On March 16, 2019 12:58:46 AM UTC, Keith Z-G <keithzg(a)gmail.com> wrote:
> Several lawyers came together, in GitHub private repos
And indeed there seems to be no public record of this drafting
process, at least not one that I could find. This seems diametrically
opposed to much of the philosophy underpinning copyleft-next and its
development, expressed in part as the Harvey Birdman Rule:
https://raw.githubusercontent.com/richardfontana/hbr/master/HBR.md
Actually this surprised me too.
AFAIK these lawyers are all from the US and the HBR is an evident byproduct of US culture:
nowhere else people would forbid private reflection on a topic simply because we all know
that such rule is:
- impossible to enforce (but I guess these days Google, Facebook and WeeChat are all doing
their best to setup a way :-D)
- easy to freely workaround (till Google, Facebook and WeeChat succeed).

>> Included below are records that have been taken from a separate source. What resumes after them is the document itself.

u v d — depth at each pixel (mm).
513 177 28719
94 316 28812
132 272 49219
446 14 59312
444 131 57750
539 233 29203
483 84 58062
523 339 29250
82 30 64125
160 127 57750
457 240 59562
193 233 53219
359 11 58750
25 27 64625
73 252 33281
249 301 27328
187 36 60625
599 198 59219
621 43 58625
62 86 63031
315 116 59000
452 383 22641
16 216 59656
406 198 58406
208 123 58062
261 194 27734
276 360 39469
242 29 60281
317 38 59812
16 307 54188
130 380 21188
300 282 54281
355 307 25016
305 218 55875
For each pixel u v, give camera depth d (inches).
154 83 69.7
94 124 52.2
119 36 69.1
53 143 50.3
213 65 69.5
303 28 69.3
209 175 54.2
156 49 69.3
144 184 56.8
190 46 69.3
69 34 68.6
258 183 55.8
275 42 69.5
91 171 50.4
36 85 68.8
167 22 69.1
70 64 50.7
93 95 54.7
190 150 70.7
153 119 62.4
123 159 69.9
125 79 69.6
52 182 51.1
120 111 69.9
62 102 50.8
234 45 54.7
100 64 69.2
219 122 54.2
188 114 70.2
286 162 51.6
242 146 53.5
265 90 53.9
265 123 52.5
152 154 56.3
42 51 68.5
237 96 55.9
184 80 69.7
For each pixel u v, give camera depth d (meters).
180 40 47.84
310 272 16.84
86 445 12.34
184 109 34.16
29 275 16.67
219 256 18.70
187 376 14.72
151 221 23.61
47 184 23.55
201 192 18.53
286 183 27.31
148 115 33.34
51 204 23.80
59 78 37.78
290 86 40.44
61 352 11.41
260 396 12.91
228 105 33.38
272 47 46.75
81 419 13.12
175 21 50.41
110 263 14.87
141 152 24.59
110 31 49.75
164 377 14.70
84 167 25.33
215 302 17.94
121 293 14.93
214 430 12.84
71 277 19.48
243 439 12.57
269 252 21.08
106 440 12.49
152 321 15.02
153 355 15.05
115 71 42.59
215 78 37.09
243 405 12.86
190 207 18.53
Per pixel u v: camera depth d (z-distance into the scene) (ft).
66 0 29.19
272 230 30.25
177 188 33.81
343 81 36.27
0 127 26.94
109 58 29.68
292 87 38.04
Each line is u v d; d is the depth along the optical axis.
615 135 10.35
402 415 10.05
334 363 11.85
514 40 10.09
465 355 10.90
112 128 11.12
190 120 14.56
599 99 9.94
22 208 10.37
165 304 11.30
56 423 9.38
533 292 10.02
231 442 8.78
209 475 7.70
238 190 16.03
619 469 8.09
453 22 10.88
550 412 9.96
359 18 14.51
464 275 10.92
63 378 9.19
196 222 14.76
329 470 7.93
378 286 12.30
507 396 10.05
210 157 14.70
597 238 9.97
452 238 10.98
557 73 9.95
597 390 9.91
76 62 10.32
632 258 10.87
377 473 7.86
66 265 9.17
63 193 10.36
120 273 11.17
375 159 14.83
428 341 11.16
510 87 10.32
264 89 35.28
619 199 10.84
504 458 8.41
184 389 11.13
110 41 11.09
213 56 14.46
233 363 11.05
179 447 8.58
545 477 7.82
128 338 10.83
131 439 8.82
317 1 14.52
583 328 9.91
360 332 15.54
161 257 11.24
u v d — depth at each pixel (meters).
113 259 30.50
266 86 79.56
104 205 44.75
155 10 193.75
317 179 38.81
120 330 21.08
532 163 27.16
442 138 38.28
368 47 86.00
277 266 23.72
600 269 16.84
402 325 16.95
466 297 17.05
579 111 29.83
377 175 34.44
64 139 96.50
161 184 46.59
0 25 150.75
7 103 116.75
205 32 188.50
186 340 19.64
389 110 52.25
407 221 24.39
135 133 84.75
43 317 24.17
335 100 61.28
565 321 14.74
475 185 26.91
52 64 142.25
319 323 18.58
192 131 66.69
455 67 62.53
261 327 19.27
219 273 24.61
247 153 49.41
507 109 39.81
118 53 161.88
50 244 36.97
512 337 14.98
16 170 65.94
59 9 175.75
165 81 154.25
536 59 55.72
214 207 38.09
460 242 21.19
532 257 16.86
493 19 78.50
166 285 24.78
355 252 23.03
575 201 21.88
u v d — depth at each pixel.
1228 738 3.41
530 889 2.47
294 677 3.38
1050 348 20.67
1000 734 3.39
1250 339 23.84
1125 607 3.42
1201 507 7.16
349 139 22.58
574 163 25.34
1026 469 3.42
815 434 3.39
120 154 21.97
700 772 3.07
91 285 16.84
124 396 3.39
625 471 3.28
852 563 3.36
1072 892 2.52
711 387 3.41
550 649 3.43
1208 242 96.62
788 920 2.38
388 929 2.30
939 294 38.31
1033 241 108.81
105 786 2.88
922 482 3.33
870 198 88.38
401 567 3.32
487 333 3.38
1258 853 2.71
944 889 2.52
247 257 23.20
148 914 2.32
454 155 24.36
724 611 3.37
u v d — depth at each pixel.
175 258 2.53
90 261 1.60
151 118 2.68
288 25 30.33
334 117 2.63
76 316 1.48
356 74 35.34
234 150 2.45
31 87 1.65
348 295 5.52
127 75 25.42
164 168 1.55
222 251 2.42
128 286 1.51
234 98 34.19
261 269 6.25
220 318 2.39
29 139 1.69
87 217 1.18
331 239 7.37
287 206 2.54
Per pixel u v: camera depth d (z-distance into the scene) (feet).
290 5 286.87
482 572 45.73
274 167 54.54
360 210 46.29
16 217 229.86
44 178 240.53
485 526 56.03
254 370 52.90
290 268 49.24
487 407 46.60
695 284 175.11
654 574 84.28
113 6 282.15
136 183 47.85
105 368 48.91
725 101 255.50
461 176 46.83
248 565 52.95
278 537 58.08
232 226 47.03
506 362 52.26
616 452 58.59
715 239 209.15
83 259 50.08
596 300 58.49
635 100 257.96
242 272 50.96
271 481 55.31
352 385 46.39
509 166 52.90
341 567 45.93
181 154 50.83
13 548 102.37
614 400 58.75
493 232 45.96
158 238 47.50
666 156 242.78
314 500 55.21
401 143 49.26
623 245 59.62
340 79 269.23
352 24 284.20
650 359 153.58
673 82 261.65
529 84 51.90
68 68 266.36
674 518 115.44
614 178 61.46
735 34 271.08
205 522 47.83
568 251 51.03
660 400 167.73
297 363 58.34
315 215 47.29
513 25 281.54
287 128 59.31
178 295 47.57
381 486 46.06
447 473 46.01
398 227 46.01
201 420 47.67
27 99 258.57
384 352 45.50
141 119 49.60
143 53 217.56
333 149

The HBR is just a form of intellectual surveillance that pretend to produce trasparency.
In practice,
- it gives power to the best influencers, instead of the best arguments (who are the best
influencers these days)
- it blur the responsibility of their decisions that are described as collective
At least, if I write a license (or anything else) and propose it for public discussion, I
put my name and credibility at stake. I take risks and fully accept the responsibility and
the feedbacks.
Public collective drafting is just a process to preserve large group interests without
putting their lobbists on the front line.